No caminho do trabalho, a avenida principal tava bloqueada, um motoqueiro foi atingido por um Toyota que trocou de faixa sem dar sinal, disse o homem que subiu fora do ponto. Quando cheguei no escritório, o elevador tava quebrado. Vânia, da contabilidade, tinha ficado presa quando descia pra fumar. Logo a Vânia que tem claustrofobia. No email, uma nota de falecimento do RH pros funcionários, seu Tino, vô da Clara, a telefonista. O resto do dia não teve mais surpresas. Mas foi só a terça-feira começar que coisas voltaram a acontecer. Uma mulher tropeçou na minha frente quando eu chegava no ponto. Um senhor bateu a testa no ferro dentro do ônibus. No almoço, uma menina se engasgou na mesa do lado. A TV me ajudava a ignorar as desgraças, diluindo as coisas ruins no meio de esportes e bobagens. É mais difícil prestar atenção na dor quando não dói na gente.

Isso já deve tá acontecendo faz um tempo. Tô tentando lembrar quantas vezes nas últimas semanas fui parar num hospital ou numa farmácia com algum amigo. Não consegui. Pior que quanto mais eu reparo, mais eu vejo desgraças e problemas acontecerem. Minha vizinha. Meu porteiro. O cara da banca. A mulher do café na esquina. Meu irmão. A Marina. Puta que pariu. A Marina. “Meo, cê precisa parar de machucar as pessoas” e saiu. Foi essa a última coisa que a Marina me disse antes de sair da livraria no dia que a gente terminou. Sabe aquelas coisas que as pessoas te falam e você não dá importância? A Marina sempre foi uma pessoa especial. Na minha vida e na vida de quem vivia em volta da gente. Todo mundo que queria um conselho, uma ajuda, ou uma opinião, falava com ela. Marina tinha virado uma espécie de trampolim na vida das pessoas. Até a minha vida foi outra no tempo que a gente viveu junto. Na verdade, tudo sempre deu certo pra Marina, mesmo antes da gente se conhecer. Nessa noite eu não consegui dormir, de novo.

“Meo, cê precisa parar de machucar as pessoas” foi a frase que ficou na minha cabeça durante dias. Eu gostava da Marina. Mas a gente foi deixando de se amar com o tempo. E com o tempo, minha vida foi virando uma merda. E a merda foi incomodando.
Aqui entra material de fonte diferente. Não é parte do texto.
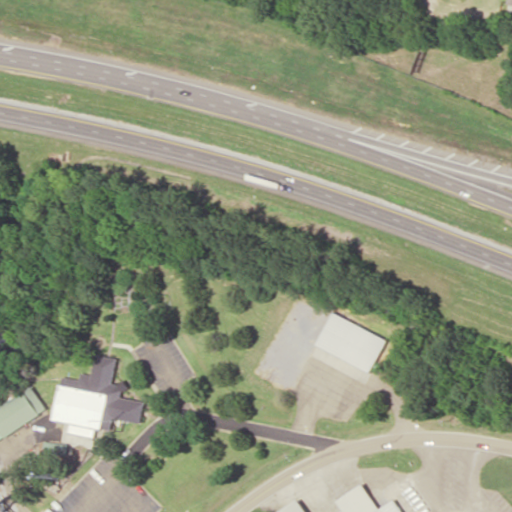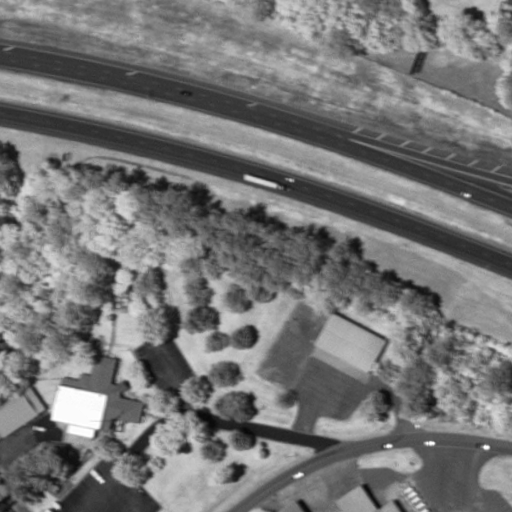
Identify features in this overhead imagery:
building: (510, 0)
building: (510, 1)
road: (260, 115)
road: (385, 144)
road: (259, 176)
building: (353, 340)
building: (353, 341)
parking lot: (163, 359)
building: (342, 362)
building: (98, 397)
road: (184, 398)
building: (98, 399)
building: (21, 410)
building: (21, 411)
road: (219, 420)
road: (364, 444)
parking lot: (106, 492)
building: (353, 503)
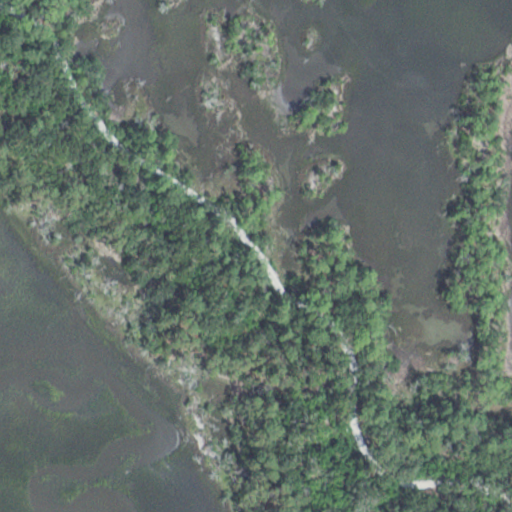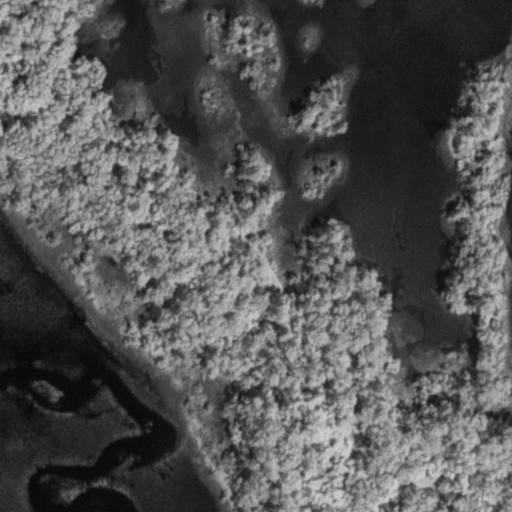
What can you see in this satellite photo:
road: (266, 269)
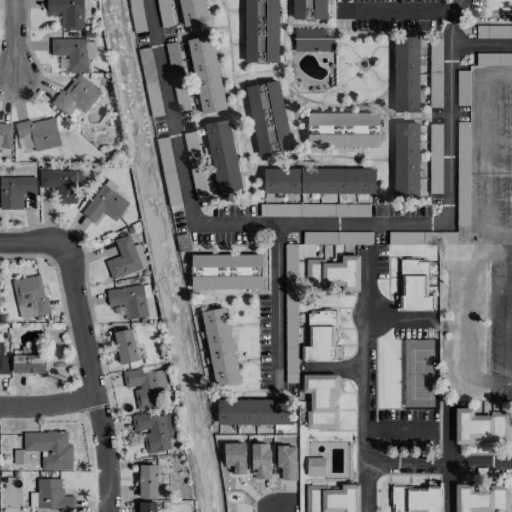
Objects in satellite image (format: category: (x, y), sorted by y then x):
building: (298, 9)
building: (320, 9)
road: (397, 10)
building: (67, 12)
building: (192, 12)
building: (250, 31)
building: (271, 31)
building: (312, 39)
road: (14, 40)
road: (483, 44)
building: (73, 52)
building: (206, 74)
building: (406, 74)
road: (498, 74)
building: (76, 95)
building: (267, 115)
building: (342, 129)
building: (38, 134)
building: (5, 136)
building: (223, 158)
building: (406, 159)
road: (483, 160)
building: (318, 180)
building: (61, 183)
building: (15, 190)
building: (104, 204)
road: (319, 226)
road: (32, 243)
road: (497, 246)
building: (125, 258)
building: (226, 271)
building: (414, 286)
building: (30, 296)
building: (128, 300)
road: (273, 300)
road: (507, 316)
road: (399, 318)
road: (471, 331)
building: (322, 337)
building: (125, 346)
building: (220, 346)
building: (3, 359)
building: (28, 361)
road: (339, 367)
road: (90, 377)
building: (145, 387)
building: (320, 400)
road: (47, 407)
building: (254, 412)
building: (480, 426)
road: (368, 429)
road: (408, 429)
building: (154, 430)
road: (448, 437)
building: (49, 449)
building: (315, 466)
building: (147, 481)
road: (367, 487)
road: (448, 487)
building: (52, 495)
building: (335, 497)
building: (474, 499)
building: (425, 500)
building: (147, 506)
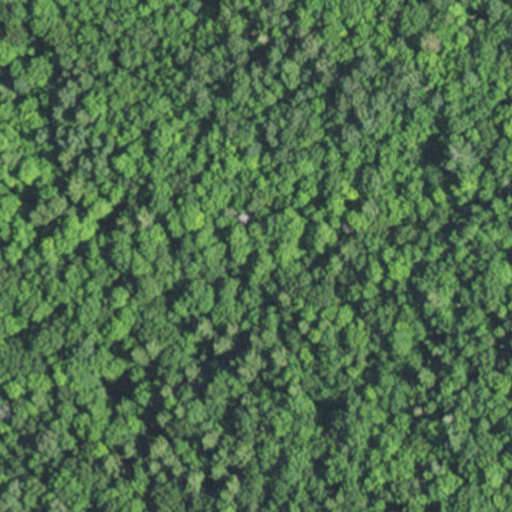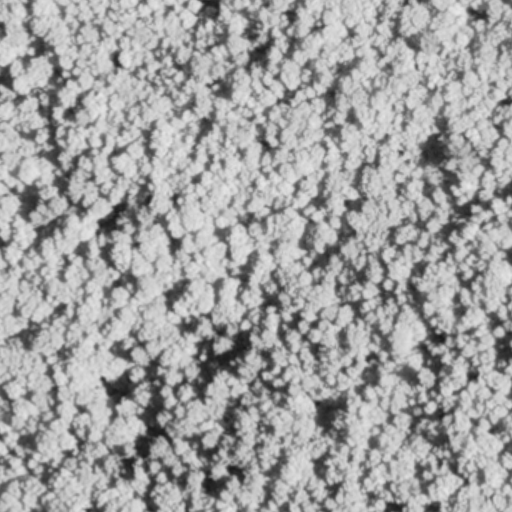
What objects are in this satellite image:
road: (10, 333)
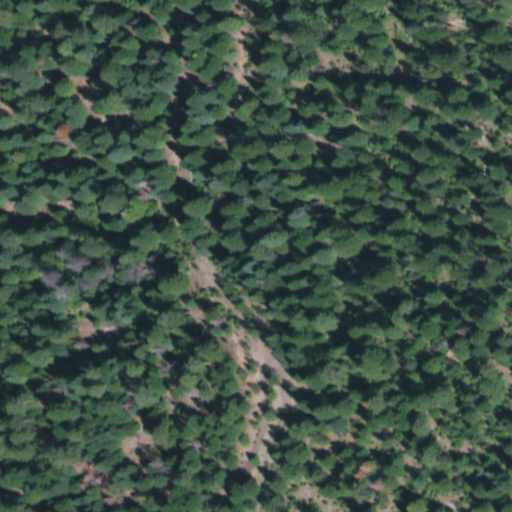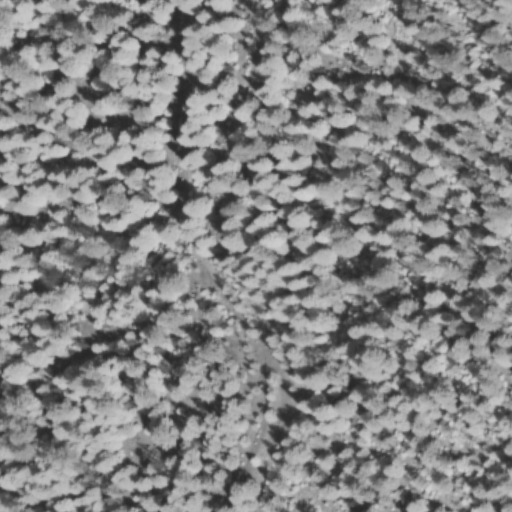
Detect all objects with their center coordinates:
road: (107, 247)
road: (147, 506)
road: (153, 506)
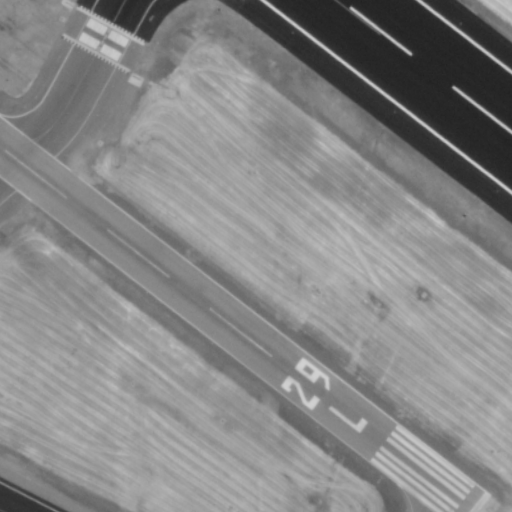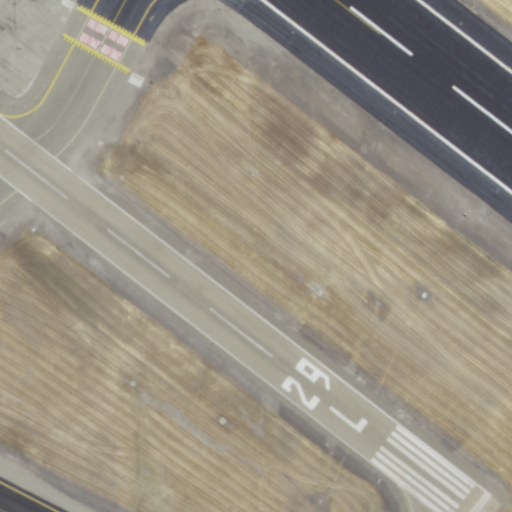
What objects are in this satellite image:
airport runway: (425, 66)
airport taxiway: (70, 92)
airport taxiway: (23, 141)
airport: (256, 256)
airport runway: (232, 329)
airport taxiway: (421, 484)
airport taxiway: (0, 511)
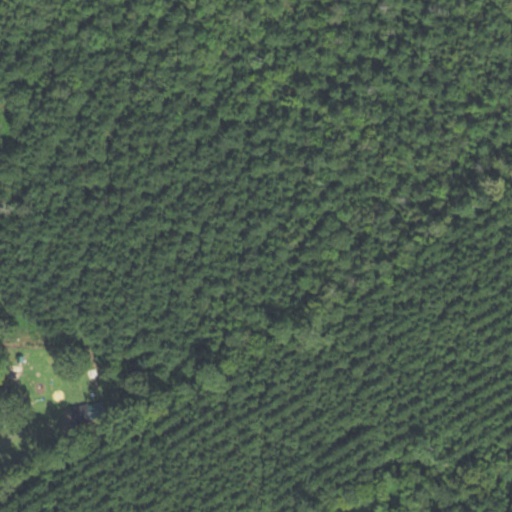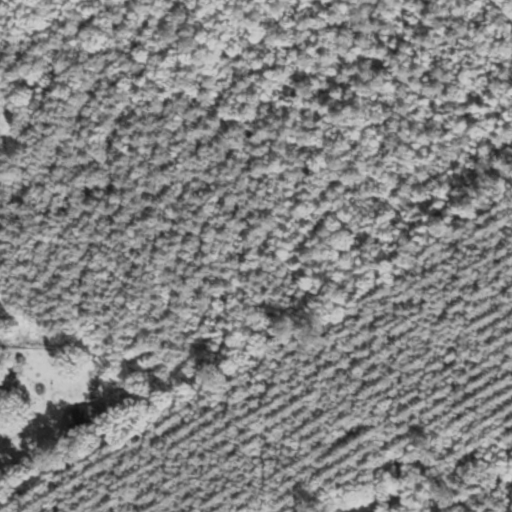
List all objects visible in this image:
building: (4, 408)
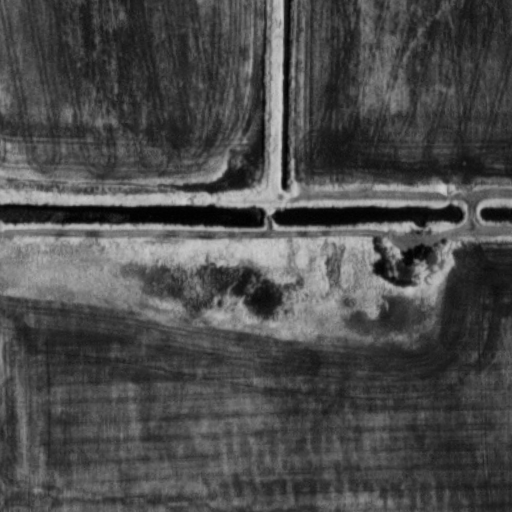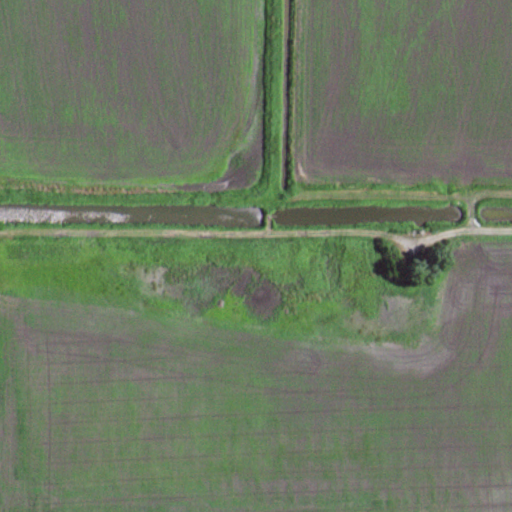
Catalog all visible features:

E um belo dia a gente terminou com essa frase de trilha sonora. Bom, de lá pra cá as coisas só pioraram. Hoje, olhando esse monte de gente se machucando em volta de mim, vejo o quanto é difícil viver com essa responsabilidade. Cada dia, cada hora, alguém que eu gosto, conheço, convivo ou, simplesmente me relaciono, se machuca. Ora leve, ora grave. Ninguém sabe que a culpa é minha. Só eu e a Marina. Tem ficado cada dia mais difícil suportar isso. E eu sei que só me restam duas alternativas, suicídio ou voltar com ela. E de ambas as duas vou me arrepender.

O telefone toca pela décima quinta vez até cair na caixa postal. Quantas vezes um telefone toca em média até cair na caixa postal? As pessoas ainda usam caixa postal? Eu odeio quando deixam recado pra mim. "Marina? É o Fran. Será que a gente podia..." foi a única coisa que deu tempo de gravar. Pensei demais antes de falar alguma coisa. Dois dias. Foi o tempo que passou até eu receber uma mensagem. Marcamos um café. Precisava conversar. Marina sabia de tudo que eu tinha pra dizer. De cada problema. De cada detalhe. De cada decisão. Marina não gosta mais de mim também. E mesmo assim, decidimos voltar. Foi uma decisão muito triste e amarga. Mas não era pelo nosso bem. Era pelo bem de todo mundo que cercava nossas vidas. Era pelo bem de amigos, conhecidos e familiares. Nessa noite, ninguém mais se machucou. Além da gente.